WofA 2010: Bodega Del Rio Elorza

Dentre a nova geração de vinícolas que surgiram nos últimos anos na Patagônia, merece destaque a pequena bodega boutique Del Rio Elorza. Localizada em Fernández Oro, Alto Valle del Rio Negro, a Del Rio Elorza produz uma gama limitada de vinhos – em média de 4 mil a 5 mil garrafas/rótulo – focado nos varietais Malbec, Merlot, Chardonnay e Pinot Noir. Para dar vazão ao seu sonho de fazer vinhos de alta qualidade na Patagônia, Eduardo Del Rio, proprietário da vinícola, comprou uma antiga propriedade, e em 2004, plantou novos vinhedos em alto adensamento (5.500 plantas/ha). Sob a supervisão e consultoria do flying winemaker Alberto Antonini, em 2007, foi realizada a primeira vinificação. Como a produção de vinhos ainda é pequena, o excedente de uvas é vendido para vinícolas como Humberto Canale e Chacra.

Bodega Rio Elorza

Como pudemos comprovar em nossa degustação, o resultado obtido nesses vinhos são de impressionar. Mas, vou começar falando sobre os vinhos das safras mais recentes. O único branco produzido pela bodega, o Verum Chardonnay 2009 (60 pesos), é um achado.
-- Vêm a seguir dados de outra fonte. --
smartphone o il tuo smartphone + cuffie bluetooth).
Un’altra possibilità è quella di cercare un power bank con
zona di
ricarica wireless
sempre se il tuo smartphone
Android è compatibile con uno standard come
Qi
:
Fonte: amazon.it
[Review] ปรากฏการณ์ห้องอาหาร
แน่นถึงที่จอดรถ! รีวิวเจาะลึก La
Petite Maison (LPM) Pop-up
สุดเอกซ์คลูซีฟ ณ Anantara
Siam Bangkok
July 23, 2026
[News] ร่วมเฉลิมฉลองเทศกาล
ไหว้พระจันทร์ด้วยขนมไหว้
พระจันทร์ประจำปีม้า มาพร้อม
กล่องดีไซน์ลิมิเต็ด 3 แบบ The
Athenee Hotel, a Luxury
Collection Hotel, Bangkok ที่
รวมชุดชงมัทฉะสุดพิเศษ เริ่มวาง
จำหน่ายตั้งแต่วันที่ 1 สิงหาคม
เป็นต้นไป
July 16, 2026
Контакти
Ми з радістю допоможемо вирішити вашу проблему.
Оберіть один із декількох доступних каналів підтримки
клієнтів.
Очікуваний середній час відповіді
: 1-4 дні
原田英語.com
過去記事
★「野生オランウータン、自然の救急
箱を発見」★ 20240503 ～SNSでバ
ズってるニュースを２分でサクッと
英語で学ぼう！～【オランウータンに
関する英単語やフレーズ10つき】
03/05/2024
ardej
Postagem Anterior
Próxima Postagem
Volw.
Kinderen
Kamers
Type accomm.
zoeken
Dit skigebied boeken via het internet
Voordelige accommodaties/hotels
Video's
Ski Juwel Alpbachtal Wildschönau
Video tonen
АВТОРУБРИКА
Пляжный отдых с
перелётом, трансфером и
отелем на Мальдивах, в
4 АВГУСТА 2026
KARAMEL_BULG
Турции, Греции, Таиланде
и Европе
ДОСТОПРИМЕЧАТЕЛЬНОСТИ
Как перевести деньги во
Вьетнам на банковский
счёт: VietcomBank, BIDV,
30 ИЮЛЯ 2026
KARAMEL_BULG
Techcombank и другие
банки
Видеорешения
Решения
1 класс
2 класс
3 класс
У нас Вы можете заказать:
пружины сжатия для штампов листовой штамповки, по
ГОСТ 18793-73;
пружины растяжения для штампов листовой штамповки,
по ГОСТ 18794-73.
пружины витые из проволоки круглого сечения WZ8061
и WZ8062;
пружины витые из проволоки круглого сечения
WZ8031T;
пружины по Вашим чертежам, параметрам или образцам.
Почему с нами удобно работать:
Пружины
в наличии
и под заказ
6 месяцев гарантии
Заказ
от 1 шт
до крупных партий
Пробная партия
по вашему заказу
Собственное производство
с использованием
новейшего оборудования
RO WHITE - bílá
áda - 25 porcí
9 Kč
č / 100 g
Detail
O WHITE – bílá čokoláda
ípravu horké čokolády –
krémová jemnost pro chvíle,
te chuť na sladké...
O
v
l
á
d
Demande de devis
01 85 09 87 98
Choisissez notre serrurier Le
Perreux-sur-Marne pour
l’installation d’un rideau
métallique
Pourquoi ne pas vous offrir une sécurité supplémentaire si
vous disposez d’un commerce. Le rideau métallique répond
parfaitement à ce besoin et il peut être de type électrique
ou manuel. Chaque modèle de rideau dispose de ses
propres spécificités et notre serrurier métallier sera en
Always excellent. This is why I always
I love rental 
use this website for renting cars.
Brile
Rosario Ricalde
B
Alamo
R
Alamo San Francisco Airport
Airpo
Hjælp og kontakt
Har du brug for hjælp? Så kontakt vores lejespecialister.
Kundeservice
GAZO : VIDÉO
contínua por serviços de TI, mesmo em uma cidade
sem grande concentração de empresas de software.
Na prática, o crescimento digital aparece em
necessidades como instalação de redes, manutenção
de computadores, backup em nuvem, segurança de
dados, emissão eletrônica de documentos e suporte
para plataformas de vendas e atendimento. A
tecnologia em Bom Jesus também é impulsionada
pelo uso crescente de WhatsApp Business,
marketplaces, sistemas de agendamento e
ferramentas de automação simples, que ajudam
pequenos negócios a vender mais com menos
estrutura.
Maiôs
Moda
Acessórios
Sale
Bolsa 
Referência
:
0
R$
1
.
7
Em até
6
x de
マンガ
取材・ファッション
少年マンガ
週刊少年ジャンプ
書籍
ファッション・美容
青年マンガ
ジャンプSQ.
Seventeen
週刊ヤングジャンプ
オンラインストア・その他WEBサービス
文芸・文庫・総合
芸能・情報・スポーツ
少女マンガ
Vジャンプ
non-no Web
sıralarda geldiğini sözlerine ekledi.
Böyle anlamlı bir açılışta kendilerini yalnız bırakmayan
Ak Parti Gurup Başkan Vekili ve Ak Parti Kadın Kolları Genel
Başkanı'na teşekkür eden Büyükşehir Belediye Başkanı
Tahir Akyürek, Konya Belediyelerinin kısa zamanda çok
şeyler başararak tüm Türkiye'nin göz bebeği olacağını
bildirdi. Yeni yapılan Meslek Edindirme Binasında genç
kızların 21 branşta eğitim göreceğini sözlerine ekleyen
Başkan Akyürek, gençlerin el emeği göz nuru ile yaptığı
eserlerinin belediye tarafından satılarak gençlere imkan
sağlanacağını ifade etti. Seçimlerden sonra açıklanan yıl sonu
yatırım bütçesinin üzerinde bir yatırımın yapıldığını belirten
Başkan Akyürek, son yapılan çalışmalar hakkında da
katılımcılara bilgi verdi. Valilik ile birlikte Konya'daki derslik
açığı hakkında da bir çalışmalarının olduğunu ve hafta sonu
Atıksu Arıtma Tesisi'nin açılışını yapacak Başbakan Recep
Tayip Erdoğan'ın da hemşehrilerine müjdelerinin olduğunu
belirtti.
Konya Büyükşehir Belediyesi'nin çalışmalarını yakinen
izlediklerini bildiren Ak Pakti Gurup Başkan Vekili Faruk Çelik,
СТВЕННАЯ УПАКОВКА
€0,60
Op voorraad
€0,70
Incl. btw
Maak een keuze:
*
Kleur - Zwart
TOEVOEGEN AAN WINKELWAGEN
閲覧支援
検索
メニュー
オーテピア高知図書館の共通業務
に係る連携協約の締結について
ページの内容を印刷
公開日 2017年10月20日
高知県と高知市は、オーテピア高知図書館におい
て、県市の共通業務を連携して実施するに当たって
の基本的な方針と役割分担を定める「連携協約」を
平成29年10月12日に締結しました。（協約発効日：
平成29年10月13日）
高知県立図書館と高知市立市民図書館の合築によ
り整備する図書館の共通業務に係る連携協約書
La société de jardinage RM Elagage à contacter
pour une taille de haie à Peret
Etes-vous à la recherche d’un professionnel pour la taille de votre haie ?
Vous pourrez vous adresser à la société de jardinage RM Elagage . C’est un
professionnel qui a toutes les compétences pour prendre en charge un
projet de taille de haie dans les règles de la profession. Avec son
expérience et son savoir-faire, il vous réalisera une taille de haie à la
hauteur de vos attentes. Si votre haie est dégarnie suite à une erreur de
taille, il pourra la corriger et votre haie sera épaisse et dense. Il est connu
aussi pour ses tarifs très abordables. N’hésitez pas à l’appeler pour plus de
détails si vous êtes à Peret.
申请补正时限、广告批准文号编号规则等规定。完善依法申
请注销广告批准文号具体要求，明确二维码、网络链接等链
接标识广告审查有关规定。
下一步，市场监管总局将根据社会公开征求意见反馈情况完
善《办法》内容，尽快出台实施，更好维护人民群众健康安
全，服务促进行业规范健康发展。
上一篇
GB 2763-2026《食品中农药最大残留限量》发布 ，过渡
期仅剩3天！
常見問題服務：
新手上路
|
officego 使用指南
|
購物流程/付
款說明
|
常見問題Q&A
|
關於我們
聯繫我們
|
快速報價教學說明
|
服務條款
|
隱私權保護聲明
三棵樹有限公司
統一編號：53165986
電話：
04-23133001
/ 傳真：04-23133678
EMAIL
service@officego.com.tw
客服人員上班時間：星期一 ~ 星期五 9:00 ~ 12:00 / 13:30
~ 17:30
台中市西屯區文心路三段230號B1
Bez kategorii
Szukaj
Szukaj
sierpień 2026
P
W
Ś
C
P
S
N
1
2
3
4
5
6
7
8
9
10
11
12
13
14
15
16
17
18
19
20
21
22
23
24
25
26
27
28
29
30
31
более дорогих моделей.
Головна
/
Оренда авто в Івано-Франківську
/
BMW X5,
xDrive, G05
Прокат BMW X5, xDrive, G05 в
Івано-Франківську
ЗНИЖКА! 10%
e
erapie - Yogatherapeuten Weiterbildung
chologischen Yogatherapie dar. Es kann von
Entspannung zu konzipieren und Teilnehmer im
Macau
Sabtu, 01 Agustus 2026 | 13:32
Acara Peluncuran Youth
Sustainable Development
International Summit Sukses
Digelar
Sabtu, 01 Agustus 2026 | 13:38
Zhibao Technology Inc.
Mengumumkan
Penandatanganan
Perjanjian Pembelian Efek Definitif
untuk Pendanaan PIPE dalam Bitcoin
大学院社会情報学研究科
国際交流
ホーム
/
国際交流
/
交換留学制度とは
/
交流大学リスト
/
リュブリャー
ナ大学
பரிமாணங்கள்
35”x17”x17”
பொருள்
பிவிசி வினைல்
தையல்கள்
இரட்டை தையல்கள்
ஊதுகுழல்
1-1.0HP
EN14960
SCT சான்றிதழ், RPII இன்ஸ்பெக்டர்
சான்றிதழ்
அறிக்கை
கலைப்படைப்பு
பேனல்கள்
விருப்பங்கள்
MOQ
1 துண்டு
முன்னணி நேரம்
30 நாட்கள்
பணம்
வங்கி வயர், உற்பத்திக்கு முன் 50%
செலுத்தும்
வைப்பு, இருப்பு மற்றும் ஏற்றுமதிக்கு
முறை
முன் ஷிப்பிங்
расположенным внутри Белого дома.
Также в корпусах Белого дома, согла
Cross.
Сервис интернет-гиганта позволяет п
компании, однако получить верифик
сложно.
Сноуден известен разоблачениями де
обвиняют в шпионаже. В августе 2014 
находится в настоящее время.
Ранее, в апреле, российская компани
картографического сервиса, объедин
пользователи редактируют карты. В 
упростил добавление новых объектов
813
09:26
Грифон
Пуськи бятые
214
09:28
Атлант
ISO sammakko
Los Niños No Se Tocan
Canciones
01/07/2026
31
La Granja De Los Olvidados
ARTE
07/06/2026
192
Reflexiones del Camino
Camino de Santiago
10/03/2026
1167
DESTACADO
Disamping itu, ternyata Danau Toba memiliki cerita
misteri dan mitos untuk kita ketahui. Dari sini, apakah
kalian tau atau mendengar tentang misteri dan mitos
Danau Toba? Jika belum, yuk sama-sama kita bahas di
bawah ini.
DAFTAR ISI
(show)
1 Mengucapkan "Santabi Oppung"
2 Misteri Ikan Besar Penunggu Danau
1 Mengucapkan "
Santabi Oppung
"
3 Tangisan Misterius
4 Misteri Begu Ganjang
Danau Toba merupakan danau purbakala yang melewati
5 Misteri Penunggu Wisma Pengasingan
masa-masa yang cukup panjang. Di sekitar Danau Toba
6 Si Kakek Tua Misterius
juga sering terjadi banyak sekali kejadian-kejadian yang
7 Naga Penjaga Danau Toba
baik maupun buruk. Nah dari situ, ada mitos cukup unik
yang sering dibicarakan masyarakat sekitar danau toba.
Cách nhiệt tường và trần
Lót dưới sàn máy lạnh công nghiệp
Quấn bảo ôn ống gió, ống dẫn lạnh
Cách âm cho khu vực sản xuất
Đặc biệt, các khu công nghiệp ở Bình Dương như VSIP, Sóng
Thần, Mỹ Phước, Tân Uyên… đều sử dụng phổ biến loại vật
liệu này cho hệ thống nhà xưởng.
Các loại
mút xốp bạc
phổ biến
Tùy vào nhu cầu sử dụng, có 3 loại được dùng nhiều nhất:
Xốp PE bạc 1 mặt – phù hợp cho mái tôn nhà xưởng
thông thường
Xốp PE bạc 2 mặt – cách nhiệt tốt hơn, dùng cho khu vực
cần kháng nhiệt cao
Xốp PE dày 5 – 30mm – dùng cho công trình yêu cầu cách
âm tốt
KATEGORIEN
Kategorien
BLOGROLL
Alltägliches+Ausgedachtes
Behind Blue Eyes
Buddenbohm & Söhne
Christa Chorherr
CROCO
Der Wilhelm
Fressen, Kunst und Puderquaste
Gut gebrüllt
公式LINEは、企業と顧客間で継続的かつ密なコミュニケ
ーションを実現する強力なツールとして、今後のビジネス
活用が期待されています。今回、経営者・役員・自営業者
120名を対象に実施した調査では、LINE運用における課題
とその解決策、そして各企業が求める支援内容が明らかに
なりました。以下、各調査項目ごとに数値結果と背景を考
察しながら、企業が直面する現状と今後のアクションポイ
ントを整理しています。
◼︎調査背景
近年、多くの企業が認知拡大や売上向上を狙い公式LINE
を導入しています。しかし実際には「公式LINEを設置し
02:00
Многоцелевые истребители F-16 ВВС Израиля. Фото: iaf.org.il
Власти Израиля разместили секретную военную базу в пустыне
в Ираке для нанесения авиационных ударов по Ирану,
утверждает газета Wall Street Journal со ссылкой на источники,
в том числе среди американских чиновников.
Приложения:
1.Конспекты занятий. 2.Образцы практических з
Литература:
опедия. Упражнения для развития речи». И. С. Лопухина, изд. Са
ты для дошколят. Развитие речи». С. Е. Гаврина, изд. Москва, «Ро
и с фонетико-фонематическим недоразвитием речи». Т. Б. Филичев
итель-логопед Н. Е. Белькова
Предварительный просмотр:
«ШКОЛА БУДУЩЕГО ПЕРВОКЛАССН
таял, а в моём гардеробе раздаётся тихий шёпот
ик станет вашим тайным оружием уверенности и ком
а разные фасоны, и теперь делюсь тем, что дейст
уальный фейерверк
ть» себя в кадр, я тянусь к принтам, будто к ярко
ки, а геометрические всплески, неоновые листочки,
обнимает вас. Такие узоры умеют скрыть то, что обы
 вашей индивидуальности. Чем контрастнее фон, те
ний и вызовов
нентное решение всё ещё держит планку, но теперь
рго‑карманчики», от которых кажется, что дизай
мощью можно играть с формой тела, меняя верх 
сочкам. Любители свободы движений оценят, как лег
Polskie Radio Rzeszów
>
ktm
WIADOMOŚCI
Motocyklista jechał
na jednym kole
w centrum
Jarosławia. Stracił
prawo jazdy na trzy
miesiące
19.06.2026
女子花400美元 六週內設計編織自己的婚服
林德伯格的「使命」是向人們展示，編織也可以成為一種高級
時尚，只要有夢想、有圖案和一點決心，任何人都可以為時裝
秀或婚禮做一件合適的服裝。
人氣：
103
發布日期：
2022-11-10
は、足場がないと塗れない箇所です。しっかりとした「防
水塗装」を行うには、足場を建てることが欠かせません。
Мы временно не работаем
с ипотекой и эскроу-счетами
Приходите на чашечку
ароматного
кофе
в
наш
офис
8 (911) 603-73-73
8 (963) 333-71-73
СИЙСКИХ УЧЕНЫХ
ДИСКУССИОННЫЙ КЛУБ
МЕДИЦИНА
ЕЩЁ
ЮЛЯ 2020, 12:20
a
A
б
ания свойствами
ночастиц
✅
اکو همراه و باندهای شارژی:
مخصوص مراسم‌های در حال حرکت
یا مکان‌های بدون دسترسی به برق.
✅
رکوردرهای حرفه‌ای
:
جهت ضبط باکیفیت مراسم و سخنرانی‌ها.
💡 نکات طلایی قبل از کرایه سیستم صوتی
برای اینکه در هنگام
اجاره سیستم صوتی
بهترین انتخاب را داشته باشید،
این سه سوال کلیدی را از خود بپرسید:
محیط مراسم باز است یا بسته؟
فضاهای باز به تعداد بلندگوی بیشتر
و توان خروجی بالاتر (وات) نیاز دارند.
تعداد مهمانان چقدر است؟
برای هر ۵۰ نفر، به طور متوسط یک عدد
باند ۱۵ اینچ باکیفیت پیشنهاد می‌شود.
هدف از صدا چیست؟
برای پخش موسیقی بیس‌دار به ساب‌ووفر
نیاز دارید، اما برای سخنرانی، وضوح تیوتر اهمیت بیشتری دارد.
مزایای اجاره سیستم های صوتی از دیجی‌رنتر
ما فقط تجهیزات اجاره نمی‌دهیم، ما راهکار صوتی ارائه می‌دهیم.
Apenas 20% do vinho passou por barricas (6 a 12 meses), o que aportou uma certa elegância, mas sem perder o seu caráter frutado. Nariz delicado lembrando frutas como abacaxi e maçã-verde, nada exagerado; sem falar nas agradáveis notas florais. Na boca esse Chardonnay mantém o alto nível, com sua boa estrutura e maciez. Já o Verum Malbec Clássico 2009 (60 pesos), que não passa por carvalho, reflete muito bem a expressão da Malbec na Patagônia. Cor rubi, com boa transparência, e reflexos violáceos que denunciam a sua juventude. Aroma intenso, uma expressão muito limpa e vibrante de frutas maduras como framboesas e groselhas, acompanhadas de algo mineral e floral. Na boca tem corpo médio, taninos doces e macios. Um Malbec fresco e equilibrado, para ser bebido jovem, que te deixa na boca um gostinho de quero mais!

Bodeda Del Rio Elorza

Se na linha clássica a impressão dos vinhos foi ótima, nos rótulos Reserva da safra 2007, fiquei ainda mais impressionado, principalmente por se tratar da primeira safra vinificada. O Verum Merlot Reserva 2007 apresentou uma bela cor rubi com transparência. Bouquet delicioso, ressaltando notas de frutas negras maduras, chocolate ao leite, confeitos e um toque mineral; carvalho muito bem integrado à fruta. No palato tem um estilo clássico, com boa presença e taninos firmes que secam a boca. Acidez presente e um final persistente, deixam esse Merlot ainda mais interessante. Um Merlot fino e com excelente potencial gastronômico. E, para encerrar em grande estilo, não poderia faltar a estrela da noite, o Verum Malbec Reserva 2007. Uma expressão que os americanos utilizam define bem esse vinho: a “Port style”, ou seja, um vinho denso, untuoso, que chega a lembrar um Porto.

O Malbec Reserva revelou-se negro, quase impenetrável, com reflexos violáceos e lágrimas tingidas que pareciam de um vinho ainda mais jovem. Um perfume frutado intenso e prolongado, marcado por notas de ameixas maceradas, cerejas confitadas, e especiarias aportadas pelos 18 meses em carvalho francês. Um vinho potente, untuoso, com taninos de ótima qualidade, muito macios e doces. Um final longo e caloroso, típico dos vinhos de perfil moderno. Sem dúvida um excepcional Malbec, a altura dos bons Malbec mendocinos. Se você puder comprar algumas garrafas, guarde por alguns anos na adega.